Write the BCD code for a number you need to convert to a base. The BCD code is a series of 4-bit binary numbers that correspond to each digit in the base number system. For example, using the base 10 or decimal system number 138, the BCD code has 12 bits. Each 4 bits represents a single digit in the decimal number. The first digit is 1 so the BCD code is 0001. The next two digits are composed in the same manner, namely 3 is 0011 and 8 is 1000. The BCD code representation of decimal 138 is 000100111000 or simplified as 100111000.
Select the number base into which you want the BCD coded number converted. The most common bases used in computer programming are binary (base 2), octal (base 8) and hexadecimal (base 16).
Decode the BCD coded number into decimal format. There is no direct way to convert BCD code to a different base. To write the number in a base of your choosing you must convert from decimal to that base. For example, decode the following BCD coded decimal number (Base 10), 1001011100101001. Convert the BCD code into the decimal number by grouping the bits into sets of 4 bits and then convert each group of four bits into the decimal digit. The four groups are 1001, 0111, 0010 and 1001. These convert to 9729.
Divide the decimal number by the value of the base you are converting into.
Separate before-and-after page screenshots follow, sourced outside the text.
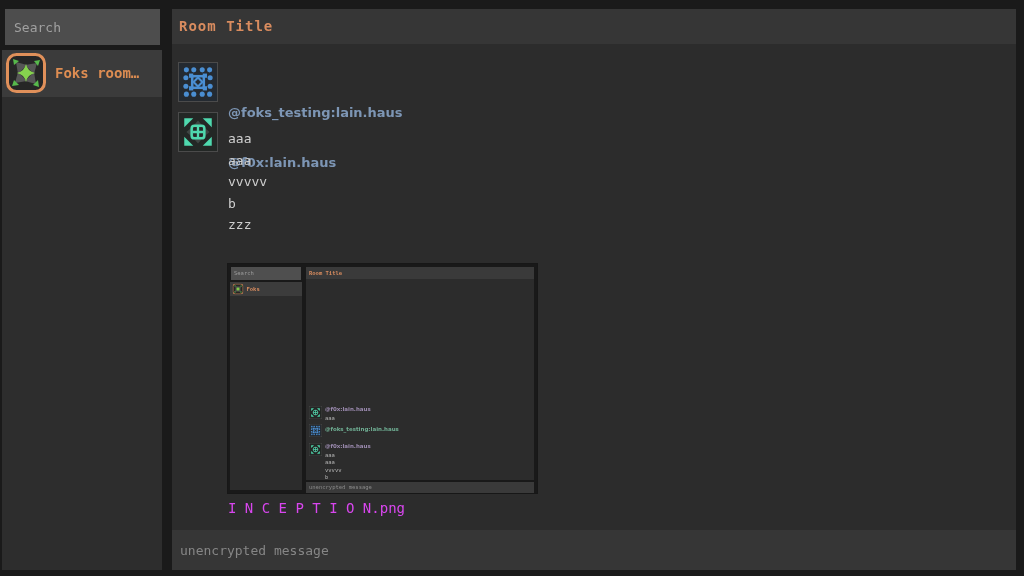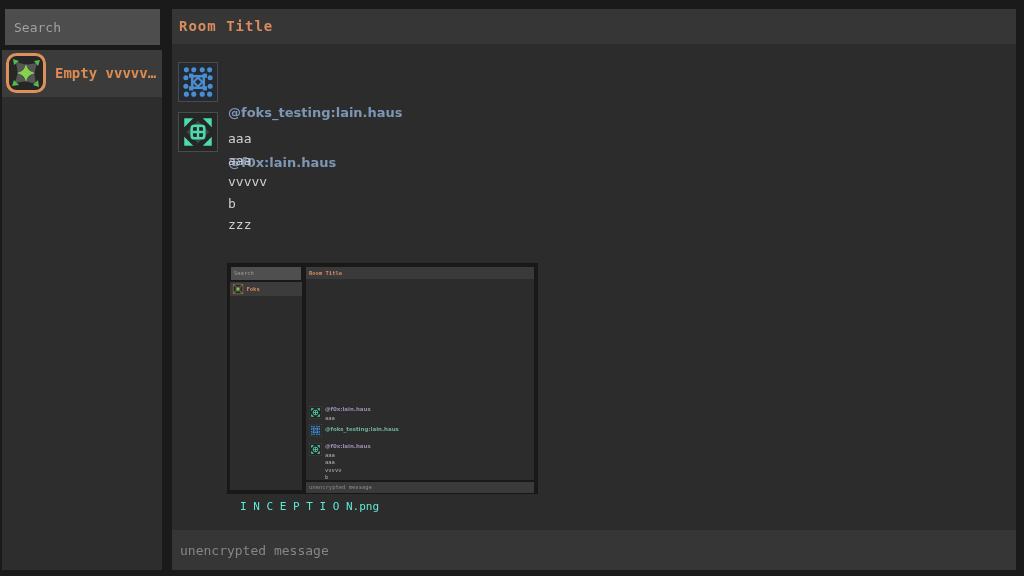--- a/index.html
+++ b/index.html
@@ -27,21 +27,21 @@
       background:#363636;border:none;outline:none;color:#c0c0c0;
       font-family:"DejaVu Sans Mono",monospace;font-size:13px;padding:0 0 0 8px;}
   .composer-input::placeholder{color:#868686;}
 
   
   .avatar{border:1px solid #4b4b4b;background:#222;display:block;}
   .msg-avatar{position:absolute;left:6px;}
   .sender{position:absolute;left:56px;font-size:13px;font-weight:bold;color:#7d96b5;
       font-family:"DejaVu Sans","Liberation Sans",sans-serif;cursor:pointer;}
   .msg-lines{position:absolute;left:56px;font-size:13px;line-height:21.5px;color:#cfcfcf;}
-  .caption{position:absolute;left:68px;top:456px;font-size:11px;color:#5eead4;}
+  .caption{position:absolute;left:56px;top:456px;font-size:14px;color:#d946ef;}
 
   
   .attachment-image{position:absolute;left:56px;top:220px;width:309px;height:229px;overflow:hidden;
       outline:1px solid #171717;background:#191919;cursor:pointer;}
   .mini{width:618px;height:458px;transform:scale(.5);transform-origin:0 0;position:relative;
       background:#191919;font-family:"DejaVu Sans Mono",monospace;}
   .mini-search{position:absolute;left:6px;top:6px;width:140px;height:26px;background:#4f4f4f;
       color:#9c9c9c;font-size:11px;line-height:26px;padding-left:6px;box-sizing:border-box;}
   .mini-sidebar{position:absolute;left:4px;top:36px;width:144px;height:416px;background:#2c2c2c;}
   .mini-room{position:absolute;left:0;top:0;width:100%;height:28px;background:#3c3c3c;}
@@ -125,21 +125,21 @@
 
 <div class="app">
 
   <aside>
     <input class="search-input" type="text" placeholder="Search" style="">
     <div class="room-list">
       <div class="room-item">
         <svg class="avatar" width="40" height="40" style="border:none;background:transparent">
             <use href="#room-av"></use>
           </svg>
-        <span class="room-name mono">Empty vvvvv…</span>
+        <span class="room-name mono">Foks room…</span>
       </div>
     </div>
   </aside>
 
   <main>
     <header class="main-header">
       <span class="title">Room Title</span>
     </header>
 
     <div class="timeline">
The remainder of the division fills in the least significant position of the result. Divide the integer portion of the result by the value of the base again. The integer portion carries forward and the remainder of the division fills into the next least significant position in the result. This continues until the integer portion is too small to divide by the value of the base. For example, convert 312 decimal into base 4. The following series of calculations will yield the answer in base 4. 312 / 4 = 78 remainder 0. Least significant digit of answer 0. 78 / 4 = 19 remainder 0.5. The next digit in the answer is 4 x 0.5 = 2. 19 / 4 = 4 remainder 0.75. The next digit is 0.75 x 4 = 3. 4 / 4 = 1 remainder 0. The next digit is 0. The next digit in the answer is 1 / 4 = remainder 0.25. The last digit is 0.25 x 4 = 1. Put these together to get the answer, 10320 base 4.